Misurare i risultati conseguiti per diffondere la cultura digitale
“Mi ha colpito, nella presentazione del Rapporto, che a fronte di molte risorse investite si faccia ancora fatica a quantificare i vantaggi per i cittadini”, ha sostenuto, uno degli attori della tavola rotonda sul contributo delle regioni all’Agenda Digitale, Matteo Lepore, presidente della commissione innovazione di Anci. E ha suggerito: “Per capire se gli investimenti che facciamo vanno nella giusta direzione dovremmo tener conto maggiormente del punto di vista dei cittadini e delle imprese che devono utilizzare i servizi”.
Stefano Parisi, presidente di Confindustria digitale, pur riconoscendo la maggior parte delle Regioni come gli interlocutori più sensibili a questi aspetti delle amministrazioni centrali, suggerisce di valutare i ritorni in termini di produttività e di efficienza degli investimenti sulla digitalizzazione. “Nelle amministrazioni pubbliche, come nelle aziende, lo sviluppo delle tecnologie Internet può comportare importanti riduzioni dei costi, come effetto dell’aumento di produttività, e al tempo stesso il miglioramento dei servizi offerto grazie alla loro reingegnerizzazione”, ha detto. La produttività e la sua misurazione sono obiettivi prioritari anche per Alberto Daprà, presidente di Assinter (Associazione delle società per l’innovazione tecnologica nelle regioni), e vanno commisurati all’entità degli investimenti. Facendo riferimento a una recente ricerca dell’Osservatorio del Mip sulla sanità digitale, ha sottolineato che gli investimenti italiani sono risultati decisamente inferiori a quelli di altri paesi europei. Ma per incrementarli “bisogna innanzi tutto chiarire che quelli digitali sono investimenti (non spese da contenere al massimo), che possono portare grandi benefici in termini di produttività non solo alla Pubblica Amministrazione ma al sistema paese nel suo complesso”, ha detto.
La scarsa dimensione delle imprese è un ulteriore ostacolo per la diffusione della cultura digitale, anche se, come ricorda Lepore, sarebbero soprattutto le aziende più piccole a trarre i maggiori vantaggi dalla possibilità di interagire in modo più efficace con le amministrazioni risparmiando tempo e risorse.
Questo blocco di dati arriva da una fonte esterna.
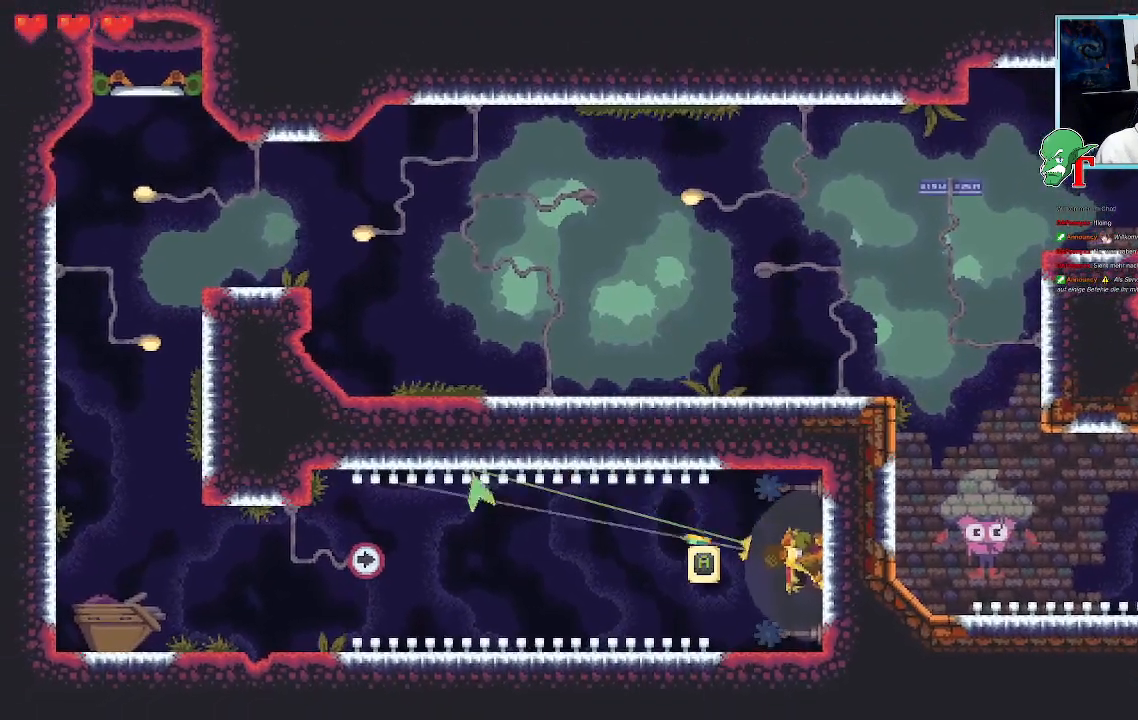
{"buttons": [], "left_stick": "left", "right_stick": "center", "events": []}
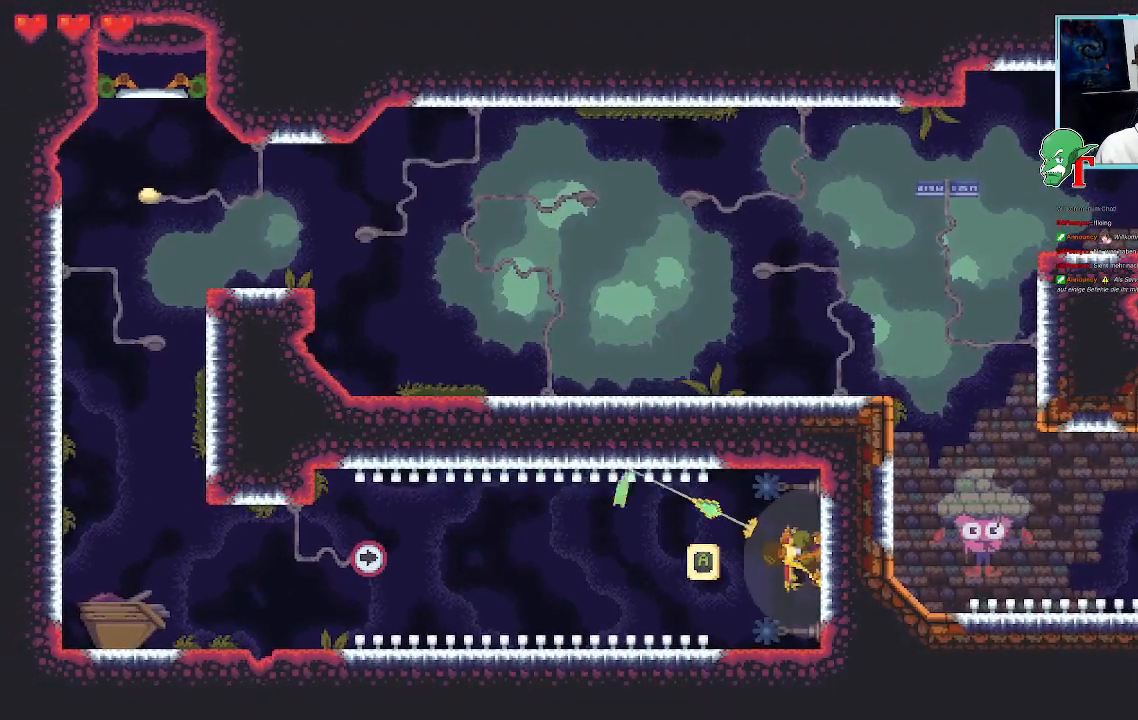
{"buttons": ["CROSS"], "left_stick": "left", "right_stick": "center", "events": [[503, "CROSS", "down"]]}
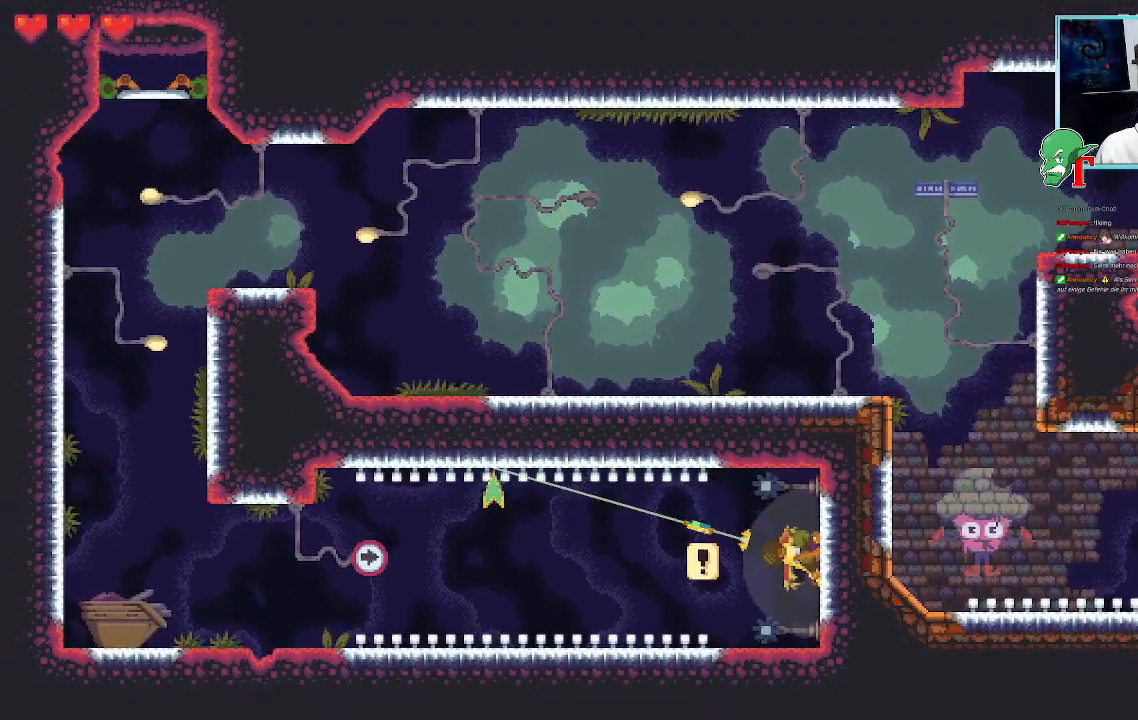
{"buttons": ["CROSS"], "left_stick": "down-left", "right_stick": "center", "events": [[202, "CROSS", "up"], [219, "left_stick", "down-left"], [437, "CROSS", "down"]]}
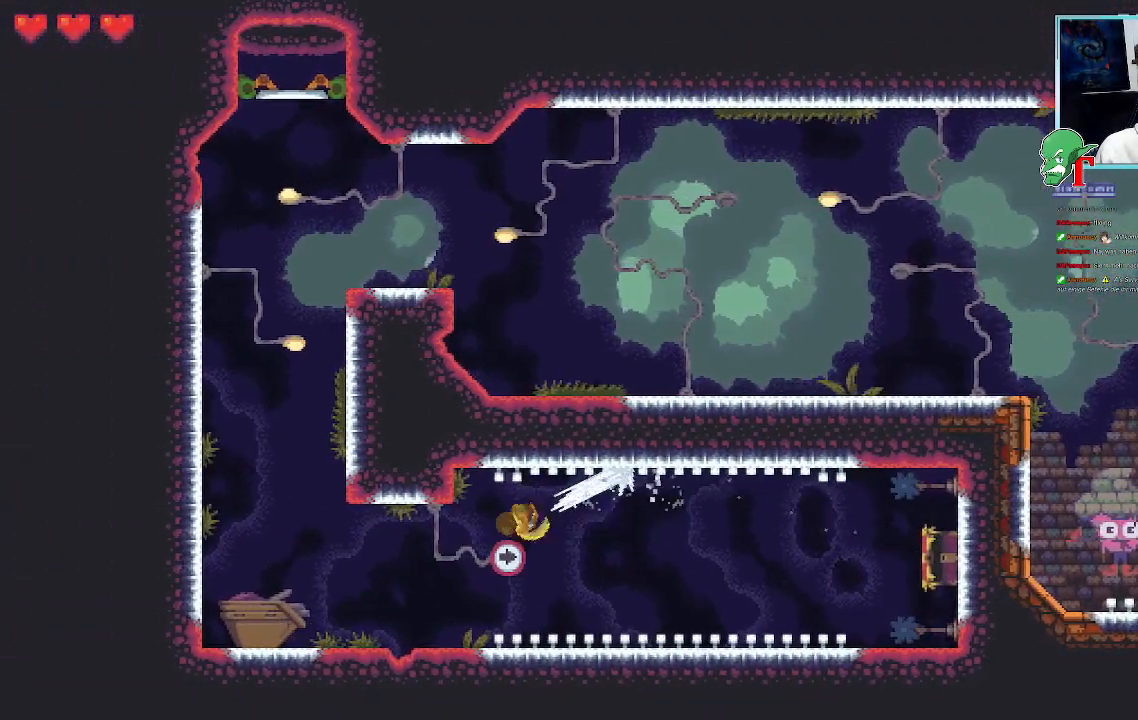
{"buttons": ["CROSS"], "left_stick": "up-left", "right_stick": "center", "events": [[135, "CROSS", "up"], [370, "left_stick", "up-left"], [487, "CROSS", "down"]]}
“Se le nostre imprese hanno in media meno di tre dipendenti, diventa molto difficile creare una adeguata cultura digitale al loro interno; questo aspetto, che si somma alla difficoltà di investimento, porta al ricorso al consulente, che diventa l’interfaccia con le amministrazioni”, interviene Giorgio Rapari, presidente della commissione innovazione e servizi di Confcommercio. La delega ai consulenti deriva, è il ragionamento Parisi, dalla complessità del rapporto con la Pubblica amministrazione : “Spesso le amministrazioni fanno cose ottime su Internet ma senza rivedere il back office, con il risultato che appena si esce da un problema standard si va in confusione”.

Le società in house
Un altro punto di discussione è rappresentato dal ruolo delle società in house (aziende Ict di proprietà della Regione), presenti in 15 regioni. “Sono state lo strumento che ha portato avanti l’innovazione digitale a livello regionale e nel tempo sono diventate sempre più una cerniera fra il pubblico e il mercato”, ha ricordato Daprà. Ne vanno però definiti i confini e la reale capacità competitiva, ha evidenziato Parisi, prospettando al tempo stesso la necessità di un’evoluzione del mercato che superi l’attuale eccesso di parcellizzazione dell’offerta di servizi It. “La qualificazione della domanda pubblica e di quella privata sono la premessa per la riqualificazione dell’offerta. Ma la condizione è l’esistenza di un disegno nazionale che non sia frenato da centri di potere regionale che sviluppano attività di mercato”, ha detto ancora Parisi con riferimento al ruolo delle società in house.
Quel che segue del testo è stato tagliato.